**What to do:** Copy the PlanetScale article below from "The company announced" to "that is true.", changing "Insight Partners" to "Insight Venture Partners" each time it appears.

::: Reading passage

The company announced a $30 million Series B in June led by Insight Partners and a $50 million Series C in November led by Kleiner Perkins with existing investors a16z, SignalFire, Insight Partners and others participating. The New Stack is a wholly-owned subsidiary of Insight Partners.
Focused on User Experience
PlanetScale calls itself a developer-first database requiring no knowledge or cloud zones, cluster sizes and other database-centric details increase complexity for developers. It maintains that Rewind is a feature no other database has.
RedMonk analyst Stephen O’Grady said that to his knowledge, that is true.
“Historically, database design has focused more on core features like performance, stored procedures, triggers and so on, and less on the user experience. Unlike in the application development world, therefore, the experience of working with databases hasn’t changed all that much over the years,” he said.
Lambert maintains that even the databases introduced in the past few years — and they include Azure Cosmos DB , CockroachDB, Fauna, MongoDB Atlas, DataStax Astra and others — have taken a “tone-deaf” approach to user experience by focusing too much on storing data and too little on developer pain, though those folks will argue about that.
Added Van Wiggeren: “Over the last 10 or 15 years, entire industries, and, you know, trillions of dollars of value have been created by making developers’ lives easier — Kubernetes, serverless pushed with Lambda … all the things that, you know, AWS and Google Cloud allow you to do are in service of making developers more productive and making companies more productive.”

::::::
::: Record excerpts

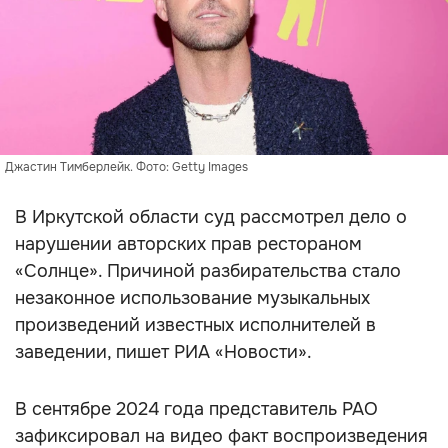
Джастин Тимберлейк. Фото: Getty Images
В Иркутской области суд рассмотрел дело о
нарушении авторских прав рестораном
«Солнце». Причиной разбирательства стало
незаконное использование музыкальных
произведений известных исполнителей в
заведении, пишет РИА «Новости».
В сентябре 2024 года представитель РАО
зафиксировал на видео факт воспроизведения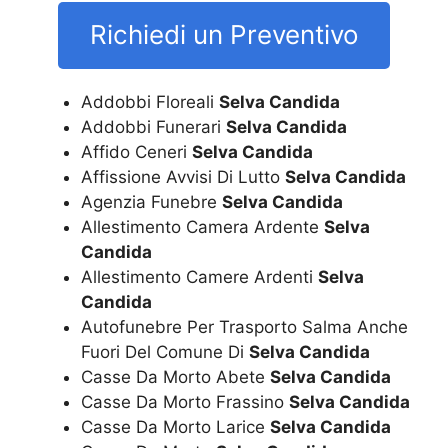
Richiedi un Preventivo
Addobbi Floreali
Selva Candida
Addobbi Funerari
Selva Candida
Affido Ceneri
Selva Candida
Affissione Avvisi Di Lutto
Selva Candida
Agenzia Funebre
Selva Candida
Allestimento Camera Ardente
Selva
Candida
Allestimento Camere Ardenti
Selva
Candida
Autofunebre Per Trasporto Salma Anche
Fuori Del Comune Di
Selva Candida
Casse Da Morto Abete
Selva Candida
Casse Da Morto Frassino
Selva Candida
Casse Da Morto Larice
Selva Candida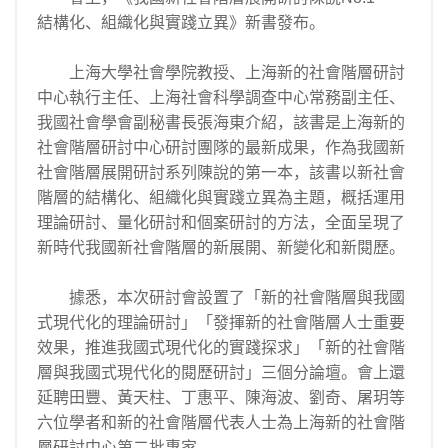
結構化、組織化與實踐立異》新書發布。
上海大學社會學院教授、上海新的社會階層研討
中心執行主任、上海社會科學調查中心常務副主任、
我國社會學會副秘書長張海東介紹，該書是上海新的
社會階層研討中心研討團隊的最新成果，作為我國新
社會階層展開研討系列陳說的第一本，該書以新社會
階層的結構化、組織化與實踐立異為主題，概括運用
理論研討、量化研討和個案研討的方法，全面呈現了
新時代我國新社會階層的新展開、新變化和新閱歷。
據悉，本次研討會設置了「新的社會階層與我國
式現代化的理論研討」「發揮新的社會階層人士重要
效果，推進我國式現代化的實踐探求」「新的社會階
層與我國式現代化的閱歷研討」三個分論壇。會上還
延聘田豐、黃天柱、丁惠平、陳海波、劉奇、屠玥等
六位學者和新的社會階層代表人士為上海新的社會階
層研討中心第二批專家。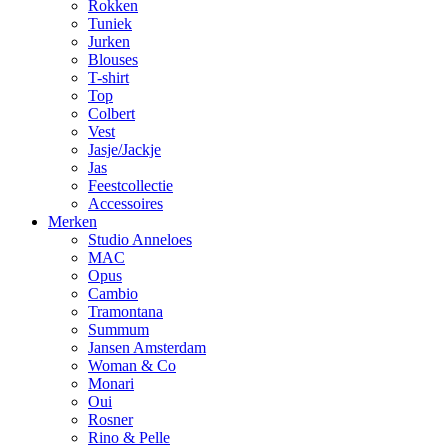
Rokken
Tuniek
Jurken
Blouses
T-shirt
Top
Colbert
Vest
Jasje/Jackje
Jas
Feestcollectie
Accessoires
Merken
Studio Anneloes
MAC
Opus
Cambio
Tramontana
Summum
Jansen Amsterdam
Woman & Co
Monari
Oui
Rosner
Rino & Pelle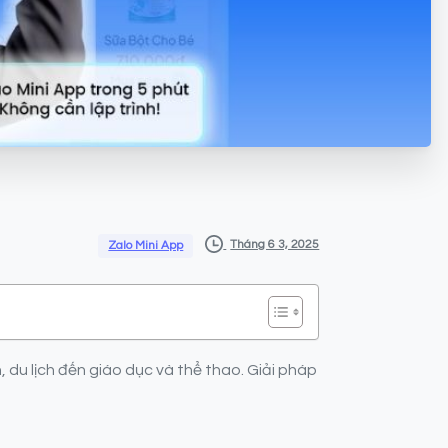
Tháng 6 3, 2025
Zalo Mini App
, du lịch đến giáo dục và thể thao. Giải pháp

::::::

**Response to this exercise:**
The company announced a $30 million Series B in June led by Insight Venture Partners and a $50 million Series C in November led by Kleiner Perkins with existing investors a16z, SignalFire, Insight Venture Partners and others participating. The New Stack is a wholly-owned subsidiary of Insight Venture Partners.
Focused on User Experience
PlanetScale calls itself a developer-first database requiring no knowledge or cloud zones, cluster sizes and other database-centric details increase complexity for developers. It maintains that Rewind is a feature no other database has.
RedMonk analyst Stephen O’Grady said that to his knowledge, that is true.